As stated earlier, the impact of a limited file system size is felt both by the inherent limit plus by the limited number of spindles that can be configured per file system. Again if higher capacity but similar performing drives are purchased it no longer takes many drives to reach the capacity limitations of a file system.

File system limitation also impacts the speed at which new capacity can be brought online and made available to users. While many storage solutions feature live, non-disruptive disk storage capacity upgrades and some even allow for uninterrupted expansion of existing LUNs or file systems, these niceties break when a file system

is at its limits.

When a file system is at its maximum size, the new capacity has to be assigned to a new file system. Then time has to be spent deciding which data to migrate to the new file system. In this instance, down time often is incurred while the job move takes place.

One potential work around for limited file size is virtualized file systems that logically sew two disparate file systems together, even when the components of the file systems are on different storage controller heads. While these solutions work well to help with file system and storage management, they do little to address storage performance challenges. This is because the level of granularity is typically at a folder level or lower. As a result, the individual heads or storage controllers can not simultaneously provide assistance to a hot area of a particular file system and once again the single head or controller becomes the bottleneck.

As stated in our earlier article NAS is a preferred platform for these applications but many customers look to a SAN to address some of the performance problem. Reality is that both storage types have the similar limitation of being bottlenecked at both the data path going into the storage controller or NAS head or being bottlenecked at the processing capability of the controller/head itself.

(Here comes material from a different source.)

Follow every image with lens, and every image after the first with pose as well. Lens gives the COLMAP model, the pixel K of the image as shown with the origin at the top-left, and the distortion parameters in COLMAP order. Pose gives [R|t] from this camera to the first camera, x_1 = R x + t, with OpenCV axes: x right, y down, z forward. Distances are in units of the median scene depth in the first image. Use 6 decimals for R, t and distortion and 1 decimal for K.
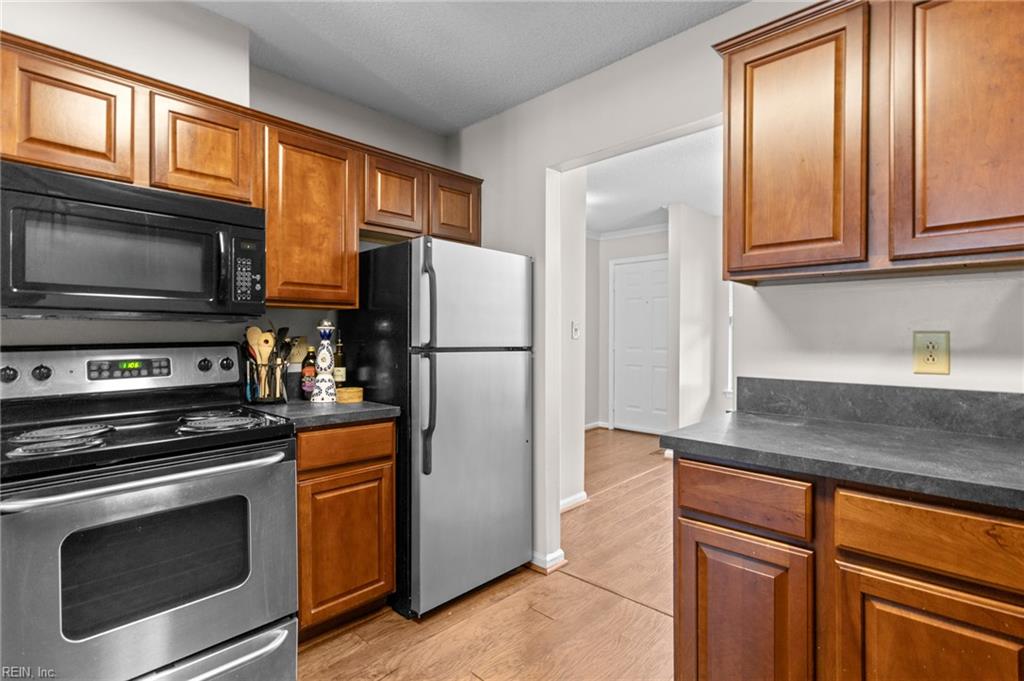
lens RADIAL K [[471.9, 0, 512.9], [0, 471.9, 334.7], [0, 0, 1]] dist [0.002336, 0.001303]
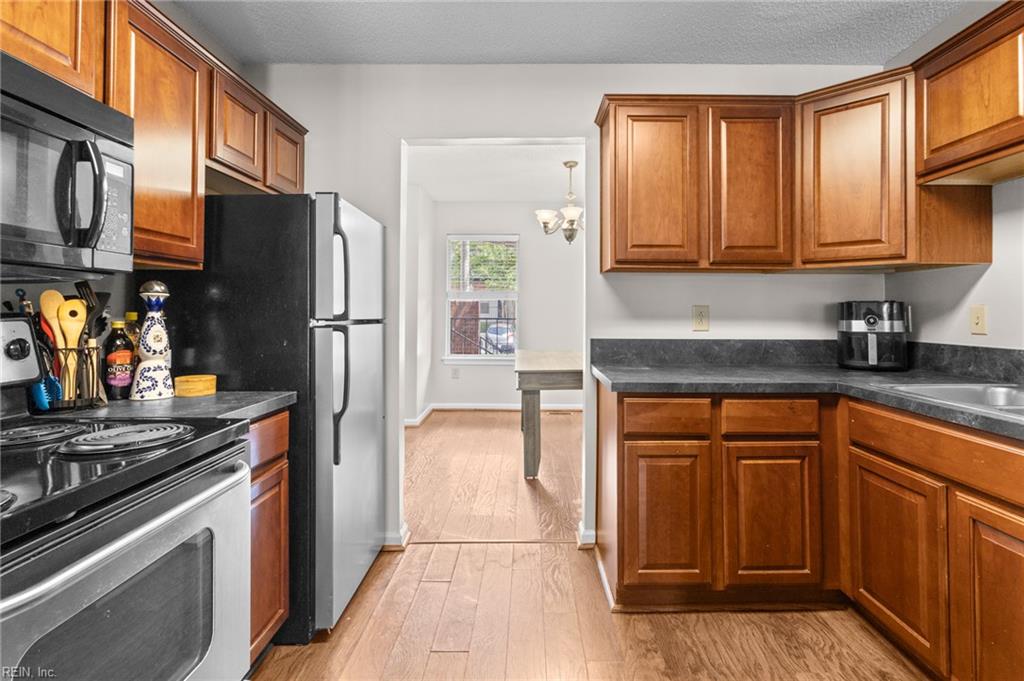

The Answer is in front of us

The answer for solving the storage I/O problem is to leverage the same technology that moved the bottleneck to the storage in the first place. Scale-out the storage environment similarly to the infrastructure now common in the compute layer. By developing a clustered approach similar to Isilon's Scale-out NAS, infrastructure drive spindles can be added to match the number of requests by the compute platform on a pay as you grow basis without worrying about hitting the performance wall of legacy storage systems.